Hacker News new | ask | show | jobs
by poidos 1082 days ago
Is there something like this but for “home” usecases? What’s in my pantry, how much of y do I have left in my medicine cabinet, etc.
9 comments

As anyone who has done inventory management could tell you, the admin involved in keeping your pantry inventory up to date would massively outweigh any utility you'd get from this.
Yeah, I wrote a simple pantry manager that used both barcodes on the food items (used an api to lookup and pre-fill basic info) and then small QR codes that I added to the item (to track the individual instance), it was my "pandemic project". It was cool but not the most user friendly (unsurprising, UI/UX are not my strong suits) and it was a little tedious. It was relatively easy to write through and I enjoyed working on it.
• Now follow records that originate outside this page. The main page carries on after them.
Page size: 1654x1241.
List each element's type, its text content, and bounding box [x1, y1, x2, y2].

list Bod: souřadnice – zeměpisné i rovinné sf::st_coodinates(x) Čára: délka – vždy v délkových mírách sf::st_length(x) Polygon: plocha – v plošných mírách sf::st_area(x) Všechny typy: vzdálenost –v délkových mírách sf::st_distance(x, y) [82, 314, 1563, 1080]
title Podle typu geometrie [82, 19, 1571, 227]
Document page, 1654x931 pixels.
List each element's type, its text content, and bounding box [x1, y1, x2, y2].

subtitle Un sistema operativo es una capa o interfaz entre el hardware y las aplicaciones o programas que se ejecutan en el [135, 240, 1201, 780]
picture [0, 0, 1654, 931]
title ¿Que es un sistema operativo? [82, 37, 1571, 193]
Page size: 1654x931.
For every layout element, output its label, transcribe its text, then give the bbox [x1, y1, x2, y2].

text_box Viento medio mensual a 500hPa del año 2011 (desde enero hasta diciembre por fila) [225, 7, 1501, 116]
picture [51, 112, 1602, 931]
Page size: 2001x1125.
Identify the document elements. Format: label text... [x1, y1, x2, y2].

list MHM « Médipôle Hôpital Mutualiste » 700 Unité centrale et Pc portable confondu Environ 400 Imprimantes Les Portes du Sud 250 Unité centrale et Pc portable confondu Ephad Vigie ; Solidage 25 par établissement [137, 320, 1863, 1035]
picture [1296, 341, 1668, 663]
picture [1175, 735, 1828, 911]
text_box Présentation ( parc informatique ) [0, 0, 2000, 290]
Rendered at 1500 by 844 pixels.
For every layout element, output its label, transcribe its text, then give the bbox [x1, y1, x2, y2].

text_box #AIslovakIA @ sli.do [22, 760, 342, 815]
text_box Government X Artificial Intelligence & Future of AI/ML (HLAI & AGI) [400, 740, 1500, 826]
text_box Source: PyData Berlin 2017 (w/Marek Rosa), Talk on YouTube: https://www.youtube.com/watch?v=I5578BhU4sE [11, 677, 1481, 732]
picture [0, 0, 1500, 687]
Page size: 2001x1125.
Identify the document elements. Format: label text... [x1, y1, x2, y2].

I was also tracking things like expiration with the intention to have a list of things I should focus on using first.

At the end of the day I abandoned it but the tech stack and the hardware I bought (small Dymo label printer) actually led to me building a side business on top of some of the basic ideas behind it which has grown steadily since.

Maybe it could be worth it for only some items that you always forget to use before they expire. or if it's for saving money by waiting for stuff to get on sale, maybe only for items that are really worth it.
I built this for my chest freezer years ago (including the domain chowcaster.com), which used a barcode scanner to add/remove items. It worked better than a pantry because 1. Less items and typically higher cost, 2. You usually make a trip to your freezer and 3. It's hard to know what's in there. It basically replaced the clipboard my mom still uses to track her freezer inventory.
Good point. Nice.
The only way it would make sense is if you took a video/picture of it and software did everything else.
Same question, but more focus on home electronics. I'd love to track my appliances and home lab setup better than I do today in just a spreadsheet. It'd be nice to get depreciation / warranty tracking, diagrams which show tags/position in the rack for my home lab. Basically similar to enterprise asset management just on a much smaller scale and without needing to operate a full ITIL shop + deploy enterprise scale.

I once, many moons ago, barcode asset tagged all my stuff and was scanning it into an app that could track where it was in your house on a basic 2d wireframe home, which let you report for insurance scheduling purposes. Besides just tracking generally, knowing what stuff you have that is valuable, depreciable, and could be stolen/destroyed is very useful data even for individuals.

I have had some ideas over the years around home electronics (tools and components) management.

I was thinking about building myself a system of QR labelled ziplock bags (inc. antistatic ones) and QR labelled containers.

The main concept of my particular system would be to have a camera covering my workspace, and a camera covering a storage area for containers.

The system would automatically track which QR labelled bags are in which QR labelled container, and also keep a 'last seen' graph of bags that are near other bags, and containers near other containers, so that you don't have to spend too much effort maintaining the system, and when you want a list of things to work with, the system could help you perform a 'computer enhanced rummage' by using your smartphone and have it highlight containers that you want, and ziplocks that contain the things on your list.

Take all those ziplocks out, lay them on your workspace, boom, they are all checked out of the containers by the overhead camera.

Place the containers back on your shelves, boom, the shelve cameras know the positions of the boxes.

When you are done with the items, place a box on your workspace (recognised by camera) and put the packets back in the one box (those packets then checked in to that box).

I don't have a nice workspace to build the system yet, but when I settle into a place I am going to spend more time thinking about it.

Someone mentioned https://inventree.org which looks cool, but there is no distributor API connections AFAIK. I really wanted to ability to scan my Digikey bags and have it auto fill all of the parameters so I made a super basic app to do that. I'm planning on open sourcing it once I clean it up.
https://grocy.info/

This is what you're looking for.

Homebox (https://github.com/hay-kot/homebox) is one I've been looking at recently. Haven't actually set it up yet though, so YMMV.
It's only really good for groceries, but if you use Paprika's shopping list it will track what you have at home and subtract from it as you complete recipes.
maybe grocy
OMG ... information horder in me will resist this temptation.
A wiki or a spreadsheet
Yes. They're on your face right now, above your nose.